» Source records
————————

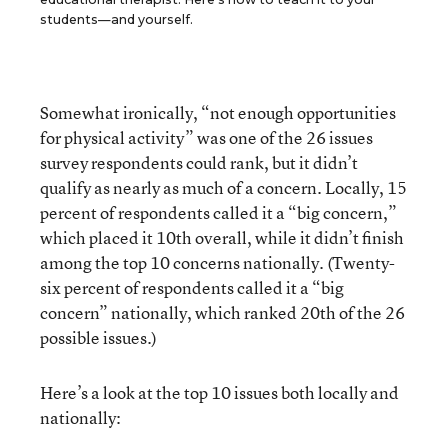
students—and yourself.
Somewhat ironically, “not enough opportunities
for physical activity” was one of the 26 issues
survey respondents could rank, but it didn’t
qualify as nearly as much of a concern. Locally, 15
percent of respondents called it a “big concern,”
which placed it 10th overall, while it didn’t finish
among the top 10 concerns nationally. (Twenty-
six percent of respondents called it a “big
concern” nationally, which ranked 20th of the 26
possible issues.)
Here’s a look at the top 10 issues both locally and
nationally:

————————

» About this exercise
Can you rewrite the records above with every "respondents" renamed to "participants", keeping everything else the same and leaving out the pictures?

» Output
students—and yourself.
Somewhat ironically, “not enough opportunities
for physical activity” was one of the 26 issues
survey participants could rank, but it didn’t
qualify as nearly as much of a concern. Locally, 15
percent of participants called it a “big concern,”
which placed it 10th overall, while it didn’t finish
among the top 10 concerns nationally. (Twenty-
six percent of participants called it a “big
concern” nationally, which ranked 20th of the 26
possible issues.)
Here’s a look at the top 10 issues both locally and
nationally:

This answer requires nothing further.